Fortunately, the following four walking routes North Wales provide walkers with all the scenic pleasures they could desire while also being rated as “easy” by trail rating authorities like Walker’s World, making them accessible to walkers with a range of different ability levels:
1. Erddig Hall, Wrexham Steeple
This walk, which can be completed in about an hour, takes walkers around the grounds of Erddig Hall (National Trust). Though the walk is fairly brief, it includes a range of attractions, such as riverside, park, and woodland sections. The hall is very vehicle-accessible as well, being just a short drive from the centre of Wrexham, and includes amenities such as food shops and toilets (within the hall itself).
Those in wheelchairs will also be able to enjoy much of the Erdigg Hall walk; the path is suitable for wheelchair users up until about Waymark 3.
2. Gresford Bells and Alyn Waters
Just one mile outside of picturesque Gresford you will find the gentle trail of Gresford Bells and Alyn Waters. Created from reclaimed land which was once the site of a large mine, this stretch of pathway and parkland is now green and lush; it even contains a unique sculpture trail which will help to keep younger children interested during the walk.

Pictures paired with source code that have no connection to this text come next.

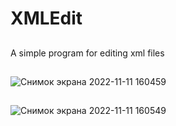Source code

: # XMLEdit
##
A simple program for editing xml files
##
![Снимок экрана 2022-11-11 160459](https://user-images.githubusercontent.com/74844338/201346561-4af765f1-278f-48c2-85b0-d81ce176eaf3.png)
##
![Снимок экрана 2022-11-11 160549](https://user-images.githubusercontent.com/74844338/201346578-6181ecec-b1ea-44ae-9acf-c5ac01b56099.png)
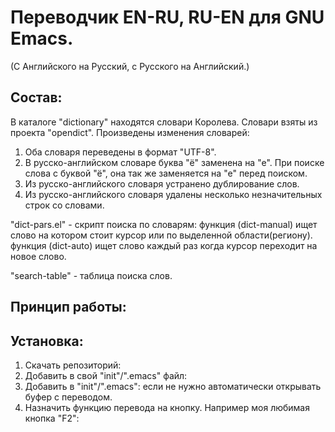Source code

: 
# Переводчик EN-RU, RU-EN для GNU Emacs.
(С Английского на Русский, с Русского на Английский.)

## Состав:

В каталоге "dictionary" находятся словари Королева.
Словари взяты из проекта "opendict".
Произведены изменения словарей:
1. Оба словаря переведены в формат "UTF-8".
2. В русско-английском словаре буква "ё" заменена на "е". При поиске слова с буквой "ё", она так же заменяется на "е" перед поиском.
3. Из русско-английского словаря устранено дублирование слов.
4. Из русско-английского словаря удалены несколько незначительных строк со словами.

"dict-pars.el" - скрипт поиска по словарям:
               функция (dict-manual) ищет слово на котором стоит курсор или по выделенной области(региону).
               функция (dict-auto) ищет слово каждый раз когда курсор переходит на новое слово.

"search-table" - таблица поиска слов.

## Принцип работы:

## Установка:

1. Скачать репозиторий:
2. Добавить в свой "init"/".emacs" файл:
3. Добавить в "init"/".emacs":
   если не нужно автоматически открывать буфер с переводом.
4. Назначить функцию перевода на кнопку.
   Например моя любимая кнопка "F2":
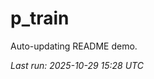 # p_train

Auto-updating README demo.

<!--START_SECTION:status-->
_Last run: 2025-10-29 15:28 UTC_
<!--END_SECTION:status-->































































































































































































































































































































































































































































































































































































































































































































































































































































































































































































































































































































































































































































































































































































































































































































































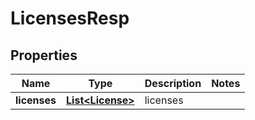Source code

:# LicensesResp

## Properties
Name | Type | Description | Notes
------------ | ------------- | ------------- | -------------
**licenses** | [**List&lt;License&gt;**](License.md) | licenses | 
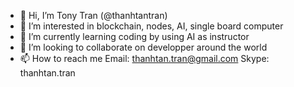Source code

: - 👋 Hi, I’m Tony Tran (@thanhtantran)
- 👀 I’m interested in blockchain, nodes, AI, single board computer
- 🌱 I’m currently learning coding by using AI as instructor
- 💞️ I’m looking to collaborate on developper around the world
- 📫 How to reach me 
Email: thanhtan.tran@gmail.com
Skype: thanhtan.tran
<!---
thanhtantran/thanhtantran is a ✨ special ✨ repository because its `README.md` (this file) appears on your GitHub profile.
You can click the Preview link to take a look at your changes.
--->
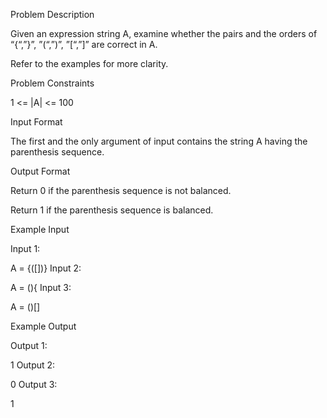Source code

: Problem Description

Given an expression string A, examine whether the pairs and the orders of “{“,”}”, ”(“,”)”, ”[“,”]” are correct in A.

Refer to the examples for more clarity.

Problem Constraints

1 <= |A| <= 100

Input Format

The first and the only argument of input contains the string A having the parenthesis sequence.

Output Format

Return 0 if the parenthesis sequence is not balanced.

Return 1 if the parenthesis sequence is balanced.

Example Input

Input 1:

A = {([])}
Input 2:

A = (){
Input 3:

A = ()[]

Example Output

Output 1:

1
Output 2:

0
Output 3:

1
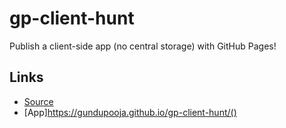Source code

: # gp-client-hunt
Publish a client-side app (no central storage) with GitHub Pages! 

## Links
- [Source](https://github.com/GUNDUPOOJA/gp-client-hunt)
- [App]https://gundupooja.github.io/gp-client-hunt/()
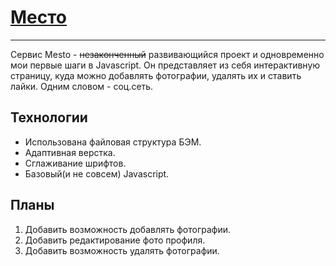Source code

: # [Место](https://helplesspuppy.github.io/mesto/)
------
Сервис Mesto - ~~незаконченный~~ развивающийся проект и одновременно мои первые шаги в Javascript. Он представляет из себя интерактивную страницу, куда можно добавлять фотографии, удалять их и ставить лайки. Одним словом - соц.сеть. 

## Технологии
* Использована файловая структура БЭМ.
* Адаптивная верстка.
* Сглаживание шрифтов.
* Базовый(и не совсем) Javascript.

## Планы
1. Добавить возможность добавлять фотографии.
2. Добавить редактирование фото профиля.
3. Добавить возможность удалять фотографии.



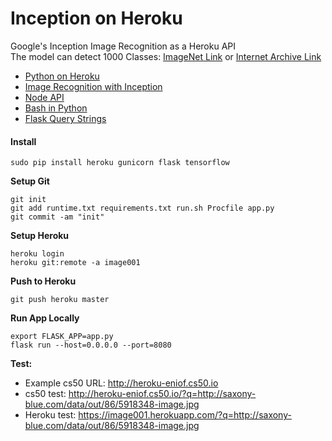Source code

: # Inception on Heroku

Google's Inception Image Recognition as a Heroku API    
The model can detect 1000 Classes:  [ImageNet Link](http://image-net.org/challenges/LSVRC/2012/browse-synsets) or [Internet Archive Link](http://web.archive.org/web/20130405004914/http://image-net.org:80/challenges/LSVRC/2012/browse-synsets)

* [Python on Heroku](https://github.com/EN10/PythonHeroku)  
* [Image Recognition with Inception](https://github.com/EN10/SimpleInception)  
* [Node API](https://github.com/EN10/InceptionWebAPI)
* [Bash in Python](http://blog.nuventure.in/2014/09/04/executing-bash-commands-via-python)
* [Flask Query Strings](https://stackoverflow.com/questions/11774265/how-do-you-get-a-query-string-on-flask)

#### Install

    sudo pip install heroku gunicorn flask tensorflow

**Setup Git**

    git init
    git add runtime.txt requirements.txt run.sh Procfile app.py  
    git commit -am "init"  
    
**Setup Heroku**

    heroku login
    heroku git:remote -a image001

**Push to Heroku**

    git push heroku master

**Run App Locally**

    export FLASK_APP=app.py
    flask run --host=0.0.0.0 --port=8080

**Test:**    

* Example cs50 URL:   http://heroku-eniof.cs50.io
* cs50 test:    http://heroku-eniof.cs50.io/?q=http://saxony-blue.com/data/out/86/5918348-image.jpg
* Heroku test:  https://image001.herokuapp.com/?q=http://saxony-blue.com/data/out/86/5918348-image.jpg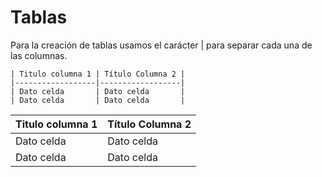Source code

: # Tablas
Para la creación de tablas usamos el carácter | para separar cada una de las columnas.

    | Titulo columna 1 | Título Columna 2 |
    |------------------|------------------|
    | Dato celda       | Dato celda       | 
    | Dato celda       | Dato celda       |     

| Titulo columna 1 | Título Columna 2 |
|------------------|------------------|
| Dato celda       | Dato celda       | 
| Dato celda       | Dato celda       |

In its final section, the trail descends into lush fields alongside the River Alyn; here, walkers will find the remains of the historic Bryn Alyn Hill Fort, a striking contrast to the contemporary sculptures.
3. Overton / Owrtyn, Erbistock
This walk, site of the “Overton Yew Trees,” starts by descending toward the river River Dee; it then takes walkers on a meandering journey through a woodland area before climbing again. Though this trail is not steep, it does offer some attractive views from its top points. (Note that while this trail is not challenging, it can get muddy; trainers are not advised and those with limited walking ability should practice caution in the event of slippery terrain.)
After another riverside stretch and a second climb, walkers will enter the charming village of Overton where they can purchase refreshments and rest.
4. The Precipice Walk, North of Dolgellau
Though this trail is a bit more challenging than the walking routes in North Wales listed above, it’s ideal for those who wish to treat their family to the views offered by North Wales’ famous mountainous countryside. Children will need to be closely supervised, of course, but there are no truly steep drops along this trail and the majority of the path, while somewhat rocky, is perfectly walkable.
The path begins with a walk through a stretch of woodland, then opens up as walkers head north, offering spectacular views of the Coed y Brenin Forest. From there, the trail carries on above the River Mawddach, eventually leading to beautiful vistas over the sea at Barmouth and then over Dolgellau—widely regarded as some of the best scenery in North Wales. Finally, walkers will return along the banks of Llyn Cynwch.